[Collected data]
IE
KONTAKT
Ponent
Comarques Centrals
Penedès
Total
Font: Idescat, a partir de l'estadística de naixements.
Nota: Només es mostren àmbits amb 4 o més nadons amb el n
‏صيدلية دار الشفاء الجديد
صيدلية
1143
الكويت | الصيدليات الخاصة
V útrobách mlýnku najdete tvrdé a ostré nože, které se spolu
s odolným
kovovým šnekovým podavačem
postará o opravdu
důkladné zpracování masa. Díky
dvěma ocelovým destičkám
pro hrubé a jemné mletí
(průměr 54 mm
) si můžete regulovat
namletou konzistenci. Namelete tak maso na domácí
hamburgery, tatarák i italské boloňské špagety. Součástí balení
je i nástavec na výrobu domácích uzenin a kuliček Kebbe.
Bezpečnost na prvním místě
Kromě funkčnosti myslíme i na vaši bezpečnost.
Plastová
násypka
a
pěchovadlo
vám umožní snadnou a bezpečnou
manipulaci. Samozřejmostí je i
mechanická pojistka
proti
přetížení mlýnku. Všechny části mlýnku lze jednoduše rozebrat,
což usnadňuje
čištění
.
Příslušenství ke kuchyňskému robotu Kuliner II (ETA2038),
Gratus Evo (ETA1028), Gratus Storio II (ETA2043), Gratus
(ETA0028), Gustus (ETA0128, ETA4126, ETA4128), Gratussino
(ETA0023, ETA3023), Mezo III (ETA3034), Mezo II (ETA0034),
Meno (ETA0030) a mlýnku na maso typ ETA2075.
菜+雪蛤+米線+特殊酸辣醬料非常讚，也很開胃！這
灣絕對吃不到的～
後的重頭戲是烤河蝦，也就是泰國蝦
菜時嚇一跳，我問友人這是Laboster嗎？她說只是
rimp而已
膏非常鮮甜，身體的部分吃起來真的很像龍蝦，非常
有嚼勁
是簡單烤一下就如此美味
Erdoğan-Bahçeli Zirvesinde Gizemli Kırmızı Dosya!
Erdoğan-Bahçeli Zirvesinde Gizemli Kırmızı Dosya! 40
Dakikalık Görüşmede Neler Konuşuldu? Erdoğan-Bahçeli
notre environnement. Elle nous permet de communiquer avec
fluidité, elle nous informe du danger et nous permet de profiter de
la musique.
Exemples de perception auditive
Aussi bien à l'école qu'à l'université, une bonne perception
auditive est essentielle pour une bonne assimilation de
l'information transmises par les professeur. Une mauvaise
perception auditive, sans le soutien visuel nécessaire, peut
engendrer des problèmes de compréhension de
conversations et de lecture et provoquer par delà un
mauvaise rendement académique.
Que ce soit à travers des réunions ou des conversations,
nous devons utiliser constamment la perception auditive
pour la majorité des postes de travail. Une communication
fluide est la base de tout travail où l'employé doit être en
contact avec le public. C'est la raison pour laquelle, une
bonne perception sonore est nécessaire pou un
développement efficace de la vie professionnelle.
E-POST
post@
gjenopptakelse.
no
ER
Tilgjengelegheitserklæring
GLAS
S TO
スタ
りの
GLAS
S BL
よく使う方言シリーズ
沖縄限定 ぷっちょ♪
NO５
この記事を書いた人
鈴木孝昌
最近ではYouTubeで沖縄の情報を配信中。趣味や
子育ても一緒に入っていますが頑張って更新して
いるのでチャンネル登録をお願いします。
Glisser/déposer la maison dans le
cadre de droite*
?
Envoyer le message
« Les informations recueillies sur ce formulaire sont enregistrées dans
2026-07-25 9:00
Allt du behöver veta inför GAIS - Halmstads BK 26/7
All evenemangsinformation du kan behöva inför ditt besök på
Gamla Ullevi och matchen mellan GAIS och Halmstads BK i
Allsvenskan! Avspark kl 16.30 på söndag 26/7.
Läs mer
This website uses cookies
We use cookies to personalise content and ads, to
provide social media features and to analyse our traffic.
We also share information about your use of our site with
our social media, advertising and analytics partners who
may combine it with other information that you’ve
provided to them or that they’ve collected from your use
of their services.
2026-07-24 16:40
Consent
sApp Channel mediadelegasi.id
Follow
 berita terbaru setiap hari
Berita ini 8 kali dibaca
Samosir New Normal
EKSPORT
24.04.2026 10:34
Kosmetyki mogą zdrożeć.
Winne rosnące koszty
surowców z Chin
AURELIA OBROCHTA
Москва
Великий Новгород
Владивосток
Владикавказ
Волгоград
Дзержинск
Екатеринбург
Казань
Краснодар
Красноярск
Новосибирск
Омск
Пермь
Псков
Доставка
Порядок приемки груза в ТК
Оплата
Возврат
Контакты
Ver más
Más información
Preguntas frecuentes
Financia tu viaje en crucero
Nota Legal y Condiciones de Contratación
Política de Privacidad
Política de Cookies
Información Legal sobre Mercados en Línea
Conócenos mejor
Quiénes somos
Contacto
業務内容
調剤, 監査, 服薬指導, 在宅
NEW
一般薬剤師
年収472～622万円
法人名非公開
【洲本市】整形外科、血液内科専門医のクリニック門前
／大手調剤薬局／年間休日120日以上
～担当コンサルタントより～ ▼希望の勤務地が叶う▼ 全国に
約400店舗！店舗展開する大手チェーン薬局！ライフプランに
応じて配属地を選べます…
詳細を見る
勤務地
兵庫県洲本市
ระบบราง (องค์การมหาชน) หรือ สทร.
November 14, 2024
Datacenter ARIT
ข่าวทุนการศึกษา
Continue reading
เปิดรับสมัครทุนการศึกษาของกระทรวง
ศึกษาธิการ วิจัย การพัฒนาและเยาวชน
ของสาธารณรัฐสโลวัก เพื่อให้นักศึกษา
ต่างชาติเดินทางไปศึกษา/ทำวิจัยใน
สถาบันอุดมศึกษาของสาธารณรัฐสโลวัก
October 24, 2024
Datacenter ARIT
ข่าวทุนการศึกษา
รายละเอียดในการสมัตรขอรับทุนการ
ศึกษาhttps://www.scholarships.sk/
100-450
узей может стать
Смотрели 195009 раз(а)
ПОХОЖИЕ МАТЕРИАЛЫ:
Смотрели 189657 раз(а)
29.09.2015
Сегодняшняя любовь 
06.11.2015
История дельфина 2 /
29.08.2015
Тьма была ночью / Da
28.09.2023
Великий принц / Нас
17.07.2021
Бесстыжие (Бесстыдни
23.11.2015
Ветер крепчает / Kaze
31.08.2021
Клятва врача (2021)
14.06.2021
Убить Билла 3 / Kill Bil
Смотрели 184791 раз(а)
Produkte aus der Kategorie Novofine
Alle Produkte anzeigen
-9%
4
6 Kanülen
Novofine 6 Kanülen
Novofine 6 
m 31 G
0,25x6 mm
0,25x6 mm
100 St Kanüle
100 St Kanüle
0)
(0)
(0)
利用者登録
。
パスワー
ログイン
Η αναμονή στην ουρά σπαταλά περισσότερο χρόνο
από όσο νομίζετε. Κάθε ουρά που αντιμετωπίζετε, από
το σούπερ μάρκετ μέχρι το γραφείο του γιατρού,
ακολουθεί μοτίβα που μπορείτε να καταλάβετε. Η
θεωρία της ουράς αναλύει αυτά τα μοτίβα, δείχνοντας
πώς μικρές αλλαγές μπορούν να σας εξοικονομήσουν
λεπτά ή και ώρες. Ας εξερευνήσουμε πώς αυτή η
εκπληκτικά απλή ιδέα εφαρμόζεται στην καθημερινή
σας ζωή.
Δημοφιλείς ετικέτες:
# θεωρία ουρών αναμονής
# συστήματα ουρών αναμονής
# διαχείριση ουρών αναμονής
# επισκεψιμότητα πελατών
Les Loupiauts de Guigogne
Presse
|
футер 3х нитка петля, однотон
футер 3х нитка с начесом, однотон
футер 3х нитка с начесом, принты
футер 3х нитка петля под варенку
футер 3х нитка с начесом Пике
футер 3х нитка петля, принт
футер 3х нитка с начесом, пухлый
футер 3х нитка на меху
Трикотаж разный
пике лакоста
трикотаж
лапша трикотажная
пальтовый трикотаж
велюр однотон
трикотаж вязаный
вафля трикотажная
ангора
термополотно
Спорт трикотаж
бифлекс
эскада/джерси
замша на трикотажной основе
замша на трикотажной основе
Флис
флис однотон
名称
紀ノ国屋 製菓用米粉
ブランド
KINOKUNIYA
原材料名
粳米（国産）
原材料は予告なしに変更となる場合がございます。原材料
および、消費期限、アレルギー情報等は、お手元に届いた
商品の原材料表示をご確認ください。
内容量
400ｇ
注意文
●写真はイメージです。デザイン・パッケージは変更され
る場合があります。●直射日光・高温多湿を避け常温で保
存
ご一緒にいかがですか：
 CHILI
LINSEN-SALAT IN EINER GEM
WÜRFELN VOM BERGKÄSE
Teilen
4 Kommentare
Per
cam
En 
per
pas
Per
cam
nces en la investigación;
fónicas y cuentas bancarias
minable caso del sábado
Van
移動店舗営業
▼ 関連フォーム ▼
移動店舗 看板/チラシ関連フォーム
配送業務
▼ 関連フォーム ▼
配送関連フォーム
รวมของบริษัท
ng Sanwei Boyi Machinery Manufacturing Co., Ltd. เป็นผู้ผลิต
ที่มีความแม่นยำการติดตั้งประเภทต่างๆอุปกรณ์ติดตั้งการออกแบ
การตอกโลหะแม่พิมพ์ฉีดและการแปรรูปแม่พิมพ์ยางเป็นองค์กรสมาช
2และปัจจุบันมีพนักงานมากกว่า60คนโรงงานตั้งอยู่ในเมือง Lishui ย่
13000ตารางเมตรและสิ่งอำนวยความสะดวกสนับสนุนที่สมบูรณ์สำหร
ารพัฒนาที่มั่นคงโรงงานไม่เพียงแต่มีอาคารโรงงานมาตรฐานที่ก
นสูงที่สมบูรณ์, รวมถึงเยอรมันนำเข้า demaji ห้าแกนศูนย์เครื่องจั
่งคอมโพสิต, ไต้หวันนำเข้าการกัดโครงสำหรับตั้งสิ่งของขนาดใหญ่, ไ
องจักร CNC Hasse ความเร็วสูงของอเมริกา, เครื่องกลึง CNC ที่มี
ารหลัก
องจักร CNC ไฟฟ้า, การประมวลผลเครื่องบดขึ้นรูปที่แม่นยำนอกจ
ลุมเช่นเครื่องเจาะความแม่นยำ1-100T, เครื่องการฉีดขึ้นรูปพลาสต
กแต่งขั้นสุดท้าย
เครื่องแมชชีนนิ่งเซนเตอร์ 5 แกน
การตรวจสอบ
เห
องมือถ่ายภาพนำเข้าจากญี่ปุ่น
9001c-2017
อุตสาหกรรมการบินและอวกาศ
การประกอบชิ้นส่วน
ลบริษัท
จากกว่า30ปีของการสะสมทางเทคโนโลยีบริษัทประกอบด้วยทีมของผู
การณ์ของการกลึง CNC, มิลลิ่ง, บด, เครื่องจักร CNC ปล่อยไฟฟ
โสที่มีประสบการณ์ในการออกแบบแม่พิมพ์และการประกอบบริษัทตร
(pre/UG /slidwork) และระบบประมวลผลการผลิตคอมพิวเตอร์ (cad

» Assigned task
Reproduce the lines of the listing from its first line through the line containing "dvěma ocelovým destičkám", inclusive, keeping each one unchanged.

» The completed task
IE
KONTAKT
Ponent
Comarques Centrals
Penedès
Total
Font: Idescat, a partir de l'estadística de naixements.
Nota: Només es mostren àmbits amb 4 o més nadons amb el n
‏صيدلية دار الشفاء الجديد
صيدلية
1143
الكويت | الصيدليات الخاصة
V útrobách mlýnku najdete tvrdé a ostré nože, které se spolu
s odolným
kovovým šnekovým podavačem
postará o opravdu
důkladné zpracování masa. Díky
dvěma ocelovým destičkám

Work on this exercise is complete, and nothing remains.